Mais GoPlex, un centre de karting et de mini-golf intérieur à Brossard ? Ce n’est pas tant le partenariat en soi qui dérange, c’est ce qu’il révèle : Demidov ne hiérarchise rien. Il monétise tout. Tout de suite. Maintenant.

Et ce comportement-là, qu’on peut admirer sous l’angle de l’ambition et de la discipline financière, envoie aussi un message limpide aux décideurs de la ligue : Ivan Demidov ne se voit pas comme un jeune joueur en construction, mais comme une valeur établie qui maximise chaque fenêtre d’opportunité, sur la glace comme en dehors.

Autrement dit, quelqu’un qui comprend déjà très bien comment fonctionne le marché… et qui n’a aucune intention de laisser de l’argent sur la table plus tard.

Ce n’est pas anodin, surtout quand on regarde les comparables récents. Logan Cooley a frappé fort. Kirill Kaprizov a complètement redéfini les plafonds. Lane Hutson, à Montréal, a accepté un rabais massif à 8,85 M$ par année sur huit ans, un geste presque romantique dans la LNH moderne, mais qui demeure l’exception, pas la règle.

Or, tout ce qui entoure Demidov, ses statistiques, son utilisation, sa production à forces égales, son efficacité de tir près de 19 %, ses distinctions officielles de la ligue, pointe dans la direction opposée : celle d’un joueur qui va vouloir être payé à sa juste valeur, sans discours émotionnel, sans pression identitaire, sans compromis au nom de l'équipe.

Le plus fou dans tout ça, c’est que Demidov fait tout ce qu’on demande à un jeune joueur… sauf accepter de se comporter comme un jeune joueur.

Il produit malgré des minutes variables.
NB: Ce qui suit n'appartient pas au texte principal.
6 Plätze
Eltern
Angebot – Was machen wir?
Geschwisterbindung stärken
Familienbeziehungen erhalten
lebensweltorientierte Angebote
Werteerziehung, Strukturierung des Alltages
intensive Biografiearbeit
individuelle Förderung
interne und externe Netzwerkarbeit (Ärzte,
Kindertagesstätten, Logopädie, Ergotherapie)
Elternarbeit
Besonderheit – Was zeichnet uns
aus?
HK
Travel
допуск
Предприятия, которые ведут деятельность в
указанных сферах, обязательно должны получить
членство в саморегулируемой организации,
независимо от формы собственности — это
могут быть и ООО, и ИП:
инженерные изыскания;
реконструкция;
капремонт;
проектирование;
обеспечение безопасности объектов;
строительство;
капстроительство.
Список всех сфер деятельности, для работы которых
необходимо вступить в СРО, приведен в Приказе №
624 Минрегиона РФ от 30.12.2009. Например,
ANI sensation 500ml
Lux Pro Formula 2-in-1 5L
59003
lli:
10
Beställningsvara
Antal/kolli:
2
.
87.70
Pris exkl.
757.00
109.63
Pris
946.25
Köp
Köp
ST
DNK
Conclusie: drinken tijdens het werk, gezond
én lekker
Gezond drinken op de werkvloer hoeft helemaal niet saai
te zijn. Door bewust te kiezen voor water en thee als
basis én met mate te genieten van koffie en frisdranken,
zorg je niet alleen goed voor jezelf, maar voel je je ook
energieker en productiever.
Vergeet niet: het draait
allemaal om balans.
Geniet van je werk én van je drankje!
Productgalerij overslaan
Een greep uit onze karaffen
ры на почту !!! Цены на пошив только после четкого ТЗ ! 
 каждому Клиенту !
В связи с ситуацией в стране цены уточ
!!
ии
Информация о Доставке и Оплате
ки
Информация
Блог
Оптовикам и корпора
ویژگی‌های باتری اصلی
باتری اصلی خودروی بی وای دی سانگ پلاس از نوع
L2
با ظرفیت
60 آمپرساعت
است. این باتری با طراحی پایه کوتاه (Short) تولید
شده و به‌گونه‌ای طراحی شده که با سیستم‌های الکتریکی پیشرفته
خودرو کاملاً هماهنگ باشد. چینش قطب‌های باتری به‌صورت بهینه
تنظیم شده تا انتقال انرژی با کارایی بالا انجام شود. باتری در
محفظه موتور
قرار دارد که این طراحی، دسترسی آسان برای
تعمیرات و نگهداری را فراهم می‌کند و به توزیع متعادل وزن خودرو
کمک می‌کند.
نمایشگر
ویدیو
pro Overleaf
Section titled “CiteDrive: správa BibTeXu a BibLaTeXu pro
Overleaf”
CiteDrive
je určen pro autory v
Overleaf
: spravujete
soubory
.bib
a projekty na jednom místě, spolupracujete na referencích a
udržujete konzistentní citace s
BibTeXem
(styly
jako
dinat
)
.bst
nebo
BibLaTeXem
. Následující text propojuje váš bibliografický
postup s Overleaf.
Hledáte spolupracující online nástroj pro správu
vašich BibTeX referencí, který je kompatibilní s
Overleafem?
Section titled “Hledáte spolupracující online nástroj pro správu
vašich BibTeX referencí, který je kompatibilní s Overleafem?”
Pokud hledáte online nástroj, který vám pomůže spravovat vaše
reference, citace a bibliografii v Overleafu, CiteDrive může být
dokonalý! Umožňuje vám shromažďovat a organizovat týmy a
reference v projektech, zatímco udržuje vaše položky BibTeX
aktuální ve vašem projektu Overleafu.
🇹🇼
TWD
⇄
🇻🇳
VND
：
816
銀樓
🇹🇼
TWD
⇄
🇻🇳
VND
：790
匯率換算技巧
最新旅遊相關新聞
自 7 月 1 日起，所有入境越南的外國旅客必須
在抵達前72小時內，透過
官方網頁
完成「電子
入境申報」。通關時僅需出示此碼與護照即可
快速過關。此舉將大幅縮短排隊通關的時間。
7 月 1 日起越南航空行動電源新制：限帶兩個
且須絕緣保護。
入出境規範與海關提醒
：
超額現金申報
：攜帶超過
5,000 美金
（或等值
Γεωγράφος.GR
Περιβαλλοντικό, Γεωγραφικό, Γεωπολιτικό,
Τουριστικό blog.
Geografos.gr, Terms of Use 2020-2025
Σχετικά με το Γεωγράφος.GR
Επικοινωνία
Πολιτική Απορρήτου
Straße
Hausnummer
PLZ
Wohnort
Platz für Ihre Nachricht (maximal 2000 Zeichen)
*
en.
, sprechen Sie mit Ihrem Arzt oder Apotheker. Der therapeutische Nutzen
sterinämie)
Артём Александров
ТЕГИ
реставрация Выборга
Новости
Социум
Il performe malgré un rôle parfois mouvant. Il accepte les médias, apprend le français, s’adapte culturellement, coche toutes les cases du parfait ambassadeur, mais derrière cette image modèle, il y a une réalité beaucoup plus froide : celle d’un joueur qui bâtit méthodiquement son levier de négociation.

Et c’est là que Kent Hughes commence réellement à transpirer.

Parce qu’un joueur qui empile les points tout en empilant les contrats publicitaires ne se prépare pas à un rabais. Il se prépare à une confrontation soft, polie, mais extrêmement ferme, où chaque chiffre, chaque trophée mensuel, chaque campagne marketing sera utilisé comme preuve tangible de valeur marchande.

Dans ce contexte-là, le fait que Demidov accepte de s’associer à des marques très locales n’est pas un signe d’humilité : c’est une stratégie d’occupation du territoire, une manière de s’ancrer dans le marché montréalais tout en maximisant ses revenus dès maintenant.

Est-ce trop ? Peut-être. Est-ce risqué pour un joueur de 20 ans ? Sans doute. Mais est-ce incohérent avec ce qu’on voit sur la glace ? Pas du tout.

Ivan Demidov joue comme quelqu’un qui sait exactement ce qu’il vaut. Et il se comporte hors glace comme quelqu’un qui refuse d’attendre qu’on lui dise quand il aura le droit de capitaliser sur son talent.

À Montréal, on adore les histoires de loyauté, de sacrifices et de rabais consentis pour le bien du groupe. Demidov, lui, écrit une histoire beaucoup plus moderne, beaucoup plus transactionnelle, beaucoup plus conforme à la réalité actuelle de la LNH.

La recrue du mois ne célèbre pas seulement une distinction individuelle. Elle rappelle brutalement une chose : le Canadien n’a pas seulement repêché un joueur élite. Il a repêché un négociateur en devenir.

Et à ce rythme-là, chaque nouvelle publicité n’est pas une distraction… c’est un avertissement.

Il va vouloir faire sauter la banque cette été.